In fact, the opposite is true: uncertainty is our friend, and there is little place for certainty in a tester’s work:

  • Consider a tester who is certain that there is one correct way to test. How well do you think that tester will adapt to a changing mission or to different project constraints?
  • Consider a tester who is certain that a specification is complete and correct. How do you rate his or her chances of identifying unfulfilled needs or specified, but undesired, behaviours?
  • Consider a tester who is certain that a given test will “pass”. How motivated do you think the tester would be to run that test? How attentively do you think the tester will observe software behavior during the execution of that test?

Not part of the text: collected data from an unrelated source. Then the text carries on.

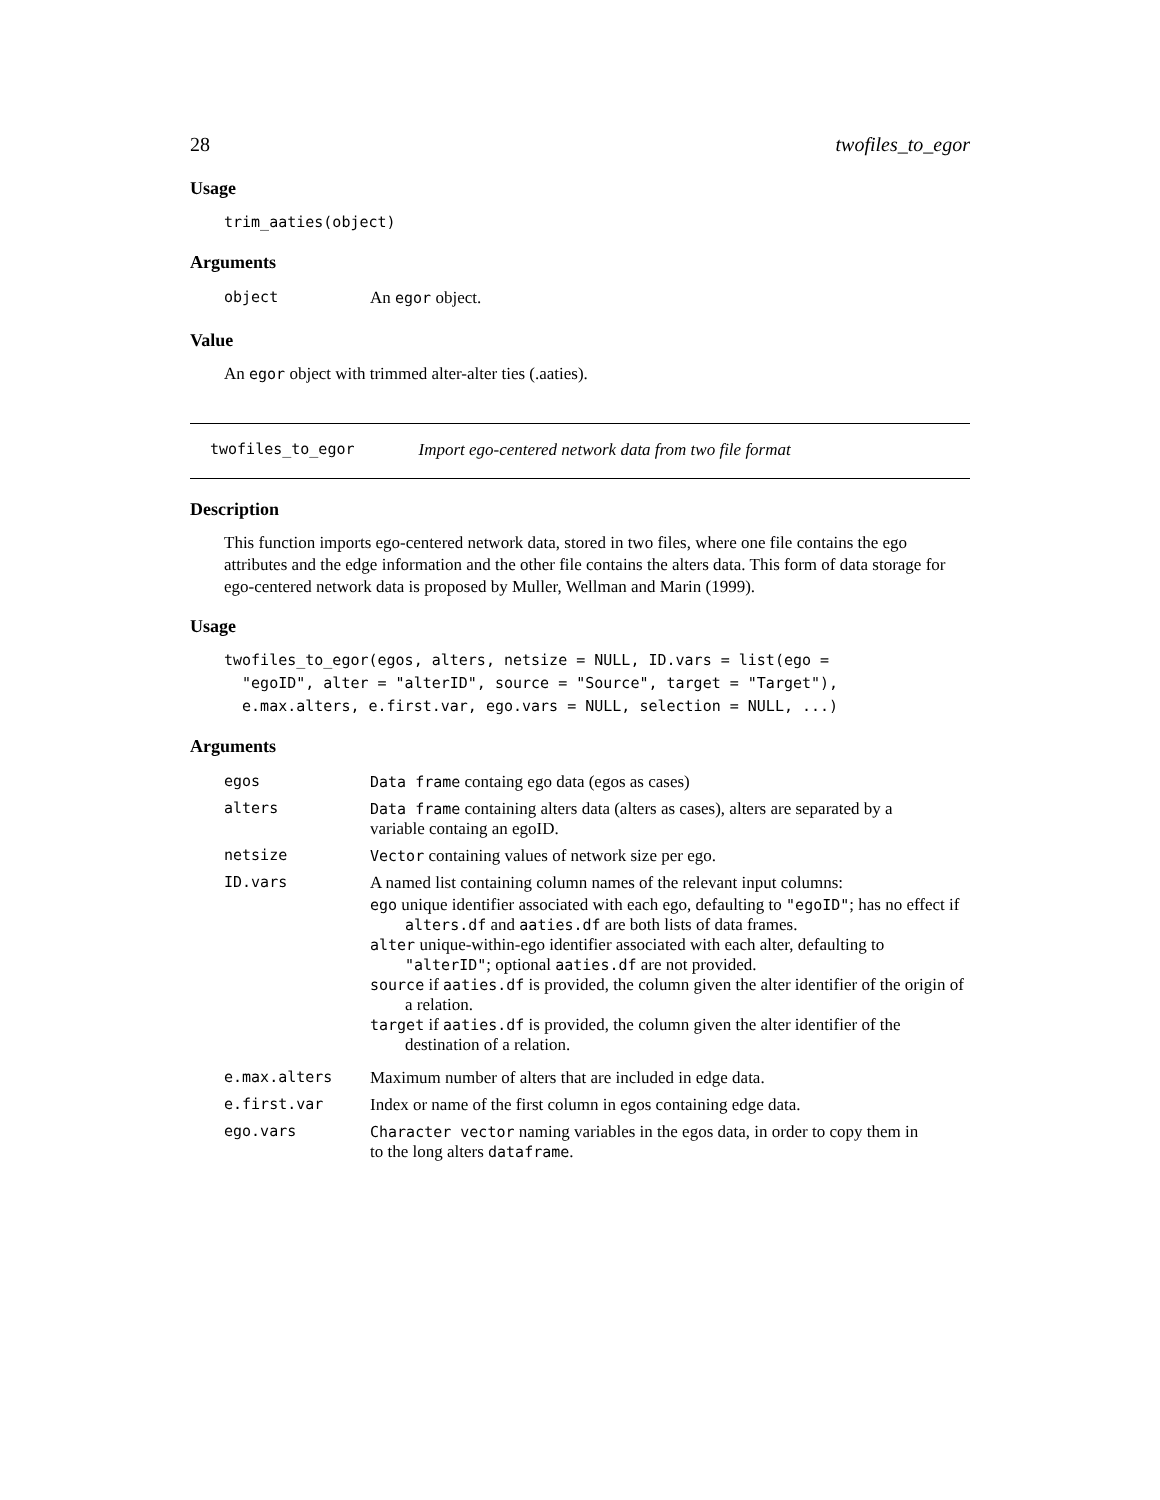28 twofiles_to_egor
Usage
trim_aaties(object)
Arguments
| object | An egor object. |
Value
An egor object with trimmed alter-alter ties (.aaties).
twofiles_to_egor Import ego-centered network data from two file format
Description
This function imports ego-centered network data, stored in two files, where one file contains the ego attributes and the edge information and the other file contains the alters data. This form of data storage for ego-centered network data is proposed by Muller, Wellman and Marin (1999).
Usage
twofiles_to_egor(egos, alters, netsize = NULL, ID.vars = list(ego =
  "egoID", alter = "alterID", source = "Source", target = "Target"),
  e.max.alters, e.first.var, ego.vars = NULL, selection = NULL, ...)
Arguments
| egos | Data frame containg ego data (egos as cases) |
| alters | Data frame containing alters data (alters as cases), alters are separated by a variable containg an egoID. |
| netsize | Vector containing values of network size per ego. |
| ID.vars | A named list containing column names of the relevant input columns: ego unique identifier associated with each ego, defaulting to "egoID" ; has no effect if alters.df and aaties.df are both lists of data frames. alter unique-within-ego identifier associated with each alter, defaulting to "alterID" ; optional aaties.df are not provided. source if aaties.df is provided, the column given the alter identifier of the origin of a relation. target if aaties.df is provided, the column given the alter identifier of the destination of a relation. |
| e.max.alters | Maximum number of alters that are included in edge data. |
| e.first.var | Index or name of the first column in egos containing edge data. |
| ego.vars | Character vector naming variables in the egos data, in order to copy them in to the long alters dataframe . |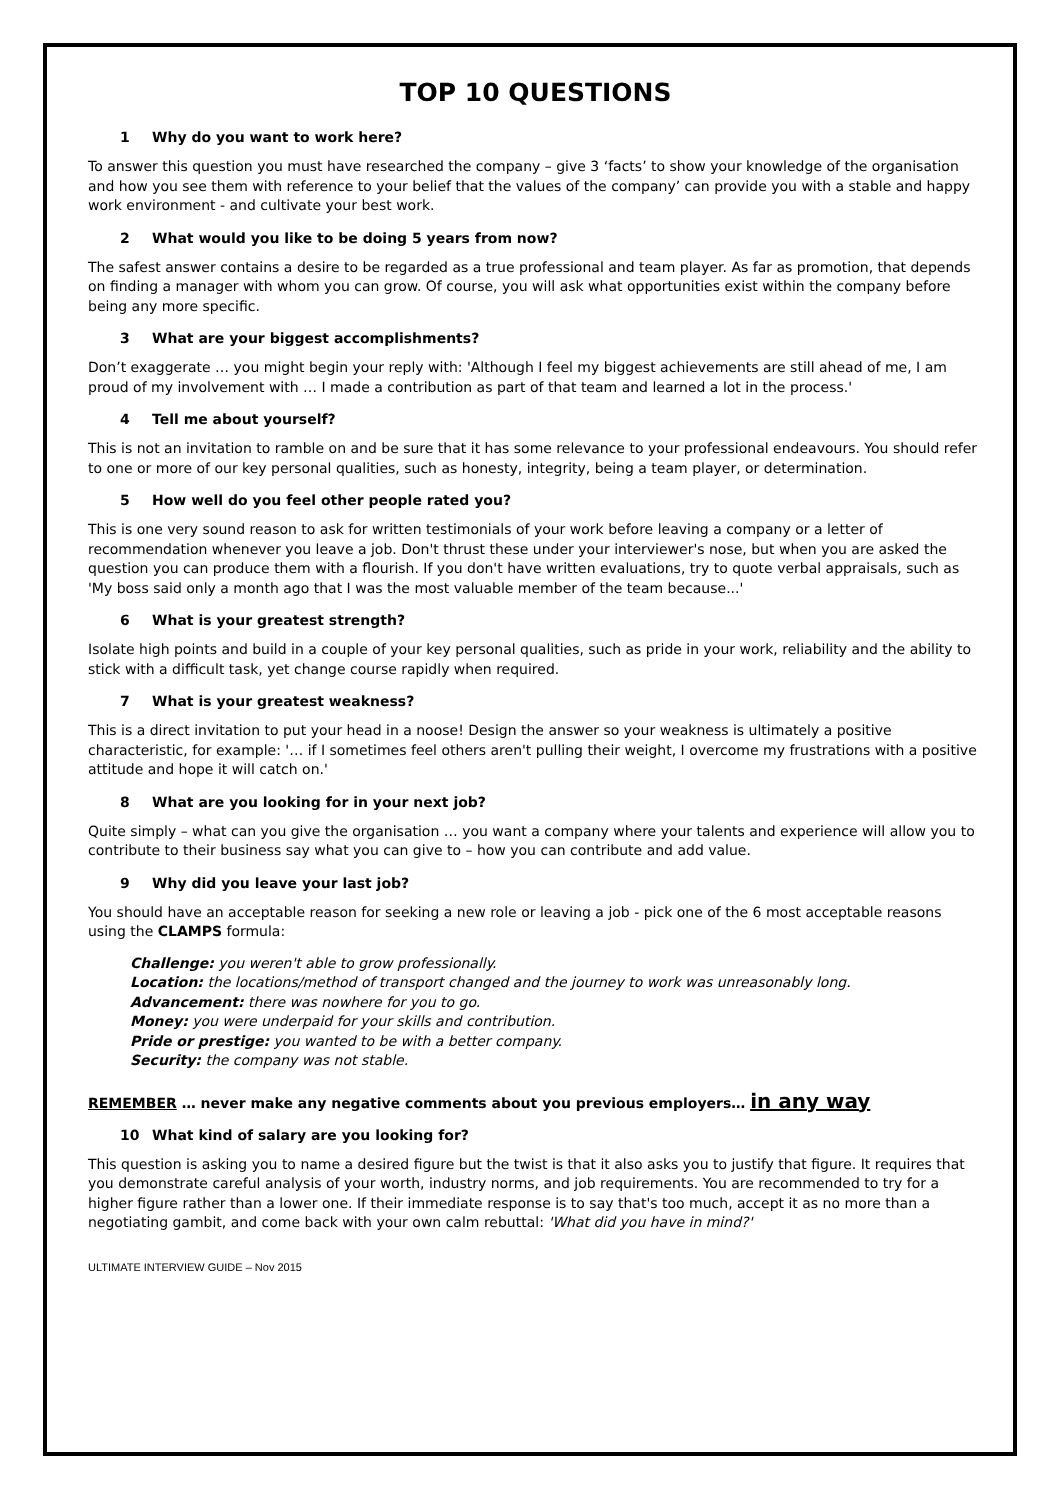TOP 10 QUESTIONS
1 Why do you want to work here?
To answer this question you must have researched the company – give 3 ‘facts’ to show your knowledge of the organisation and how you see them with reference to your belief that the values of the company’ can provide you with a stable and happy work environment - and cultivate your best work.
2 What would you like to be doing 5 years from now?
The safest answer contains a desire to be regarded as a true professional and team player. As far as promotion, that depends on finding a manager with whom you can grow. Of course, you will ask what opportunities exist within the company before being any more specific.
3 What are your biggest accomplishments?
Don’t exaggerate … you might begin your reply with: 'Although I feel my biggest achievements are still ahead of me, I am proud of my involvement with … I made a contribution as part of that team and learned a lot in the process.'
4 Tell me about yourself?
This is not an invitation to ramble on and be sure that it has some relevance to your professional endeavours. You should refer to one or more of our key personal qualities, such as honesty, integrity, being a team player, or determination.
5 How well do you feel other people rated you?
This is one very sound reason to ask for written testimonials of your work before leaving a company or a letter of recommendation whenever you leave a job. Don't thrust these under your interviewer's nose, but when you are asked the question you can produce them with a flourish. If you don't have written evaluations, try to quote verbal appraisals, such as 'My boss said only a month ago that I was the most valuable member of the team because...'
6 What is your greatest strength?
Isolate high points and build in a couple of your key personal qualities, such as pride in your work, reliability and the ability to stick with a difficult task, yet change course rapidly when required.
7 What is your greatest weakness?
This is a direct invitation to put your head in a noose! Design the answer so your weakness is ultimately a positive characteristic, for example: '… if I sometimes feel others aren't pulling their weight, I overcome my frustrations with a positive attitude and hope it will catch on.'
8 What are you looking for in your next job?
Quite simply – what can you give the organisation … you want a company where your talents and experience will allow you to contribute to their business say what you can give to – how you can contribute and add value.
9 Why did you leave your last job?
You should have an acceptable reason for seeking a new role or leaving a job - pick one of the 6 most acceptable reasons using the CLAMPS formula:
Challenge: you weren't able to grow professionally.
Location: the locations/method of transport changed and the journey to work was unreasonably long.
Advancement: there was nowhere for you to go.
Money: you were underpaid for your skills and contribution.
Pride or prestige: you wanted to be with a better company.
Security: the company was not stable.
REMEMBER … never make any negative comments about you previous employers… in any way
10 What kind of salary are you looking for?
This question is asking you to name a desired figure but the twist is that it also asks you to justify that figure. It requires that you demonstrate careful analysis of your worth, industry norms, and job requirements. You are recommended to try for a higher figure rather than a lower one. If their immediate response is to say that's too much, accept it as no more than a negotiating gambit, and come back with your own calm rebuttal: 'What did you have in mind?'
ULTIMATE INTERVIEW GUIDE – Nov 2015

In each of these examples, certainty is poison. In contrast:

  • Where uncertainty abounds, where there is little agreement between users, programmers, BAs, PMs and other project stakeholders, there is ample opportunity for confusion, errors and bugs. Like nature, testers abhor a vacuum: where there is an absence of certainty, there is fertile territory for our craft. Uncertainty can act as a flashing neon sign that reads “TEST ME”.
  • When we don’t understand something, we seek to do so. When we feel uncertainty about software, about how it might react, what it might do, we are experiencing the prelude to discovery, the motivation to ask “what if?”. Uncertainty is the powerhouse of testing.
  • Uncertainty drives us to question not only the software under test, but our oracles, our practices and our very mission: without such questioning, our habits and assumptions needlessly constrain us. Uncertainty is the antidote to testing chauvinism.

When we test, we seek to reduce uncertainty. Paradoxically, we must embrace uncertainty in order to do so.